Databrciks app 504 Upstream request timeout

Skcmsa007
New Contributor

I have deployed my fast api application in databricks apps and I have given keep alive timeout 1200.

Issue:

From databricks swagger I am getting 504 "upstream request timeout" after 2 mins while my api takes 3 min to respond. 

But in backend my task got complete. So it's clearly a databricks gateway timeout.

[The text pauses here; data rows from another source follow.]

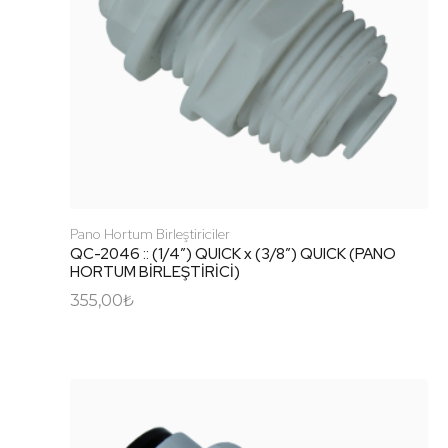
Pano Hortum Birleştiriciler
QC-2046 :: (1/4″) QUICK x (3/8″) QUICK (PANO
HORTUM BİRLEŞTİRİCİ)
355,00
₺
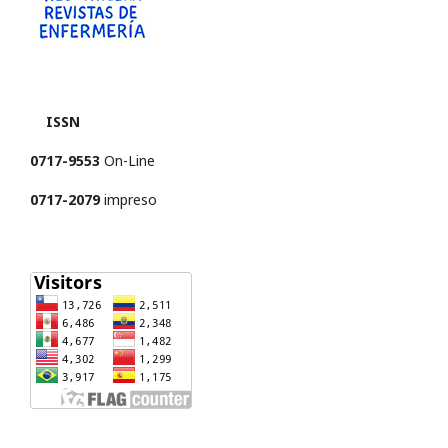
ISSN
0717-9553
On-Line
0717-2079
impreso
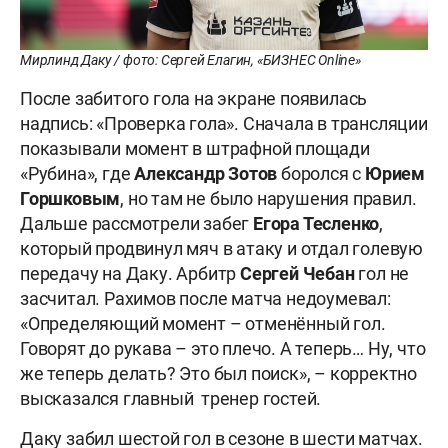
Мирлинд Даку / фото: Сергей Елагин, «БИЗНЕС Online»
После забитого гола на экране появилась
надпись: «Проверка гола». Сначала в трансляции
показывали момент в штрафной площади
«Рубина», где
Александр
Зотов
боролся с
Юрием
Горшковым
, но там не было нарушения правил.
Дальше рассмотрели забег
Егора Тесленко
,
который продвинул мяч в атаку и отдал голевую
передачу на Даку. Арбитр
Сергей Чебан
гол не
засчитал. Рахимов после матча недоумевал:
«Определяющий момент – отменённый гол.
Говорят до рукава – это плечо. А теперь… Ну, что
же теперь делать? Это был поиск», – корректно
высказался главный тренер гостей.
Даку забил шестой гол в сезоне в шести матчах.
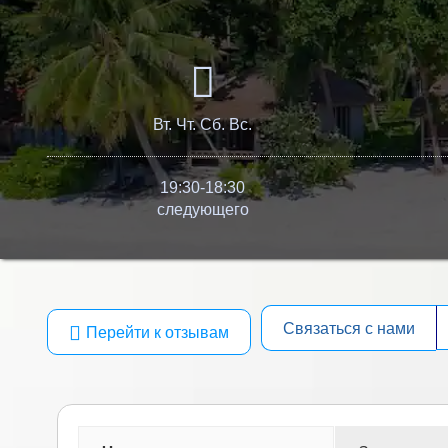
Вт. Чт. Сб. Вс.
19:30-18:30
следующего
Связаться с нами
Перейти к отзывам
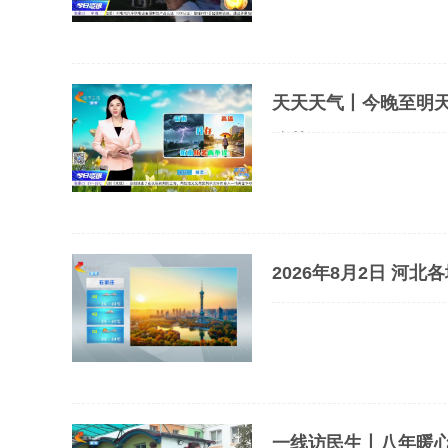
天天天气丨今晚至明天
防范
2026年8月
一线访民生丨八年暖心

So I could not find any option in databricks to increase the timeout. If databricks apps doesnot have as such option then need to think twice as we have used it in a client production based on databricks suggestion. 

 

Any quick solution?

Lu_Wang_ENB_DBX
Databricks Employee
Databricks Employee

TLDR: You cannot increase the upstream gateway timeout in Databricks Apps. The best practice and quick solution to handle operations that take longer than the gateway limit is to implement a "status pull" (polling) pattern.
Why the Timeout Occurs Databricks Apps enforce strict ingress gateway timeouts to maintain platform stability. Increasing the keep-alive timeout in your FastAPI configuration only applies to the local container, not the Databricks ingress proxy that sits in front of it. When your request reaches the platform's hard limit (around 2 minutes), the gateway drops the connection and returns a 504 error, even if your backend task continues to run and eventually completes.
Recommended Solution: "Status Pull" Pattern To resolve this for production applications, Databricks best practices dictate that you should prefer a "status pull" over long-running synchronous connections.
You can quickly architect this by doing the following:
Trigger and Return: Modify your initial FastAPI endpoint to kick off your 3-minute task in the background and immediately return an HTTP response (such as a 202 Accepted) containing a unique tracking identifier (e.g., task_id).
Poll for Status: Create a secondary endpoint (e.g., /status/{task_id}) that checks the state of the background task and returns whether it is pending, processing, or complete.
Client-Side Updates: Configure your frontend to periodically ping the status endpoint (for example, once every 5 seconds) until the operation finishes and the final payload is retrieved.
This approach completely avoids the gateway timeout, frees up server resources, and aligns with the recommended runtime performance architecture for Databricks Apps.

Please accept the solution if the recommendation worked for you.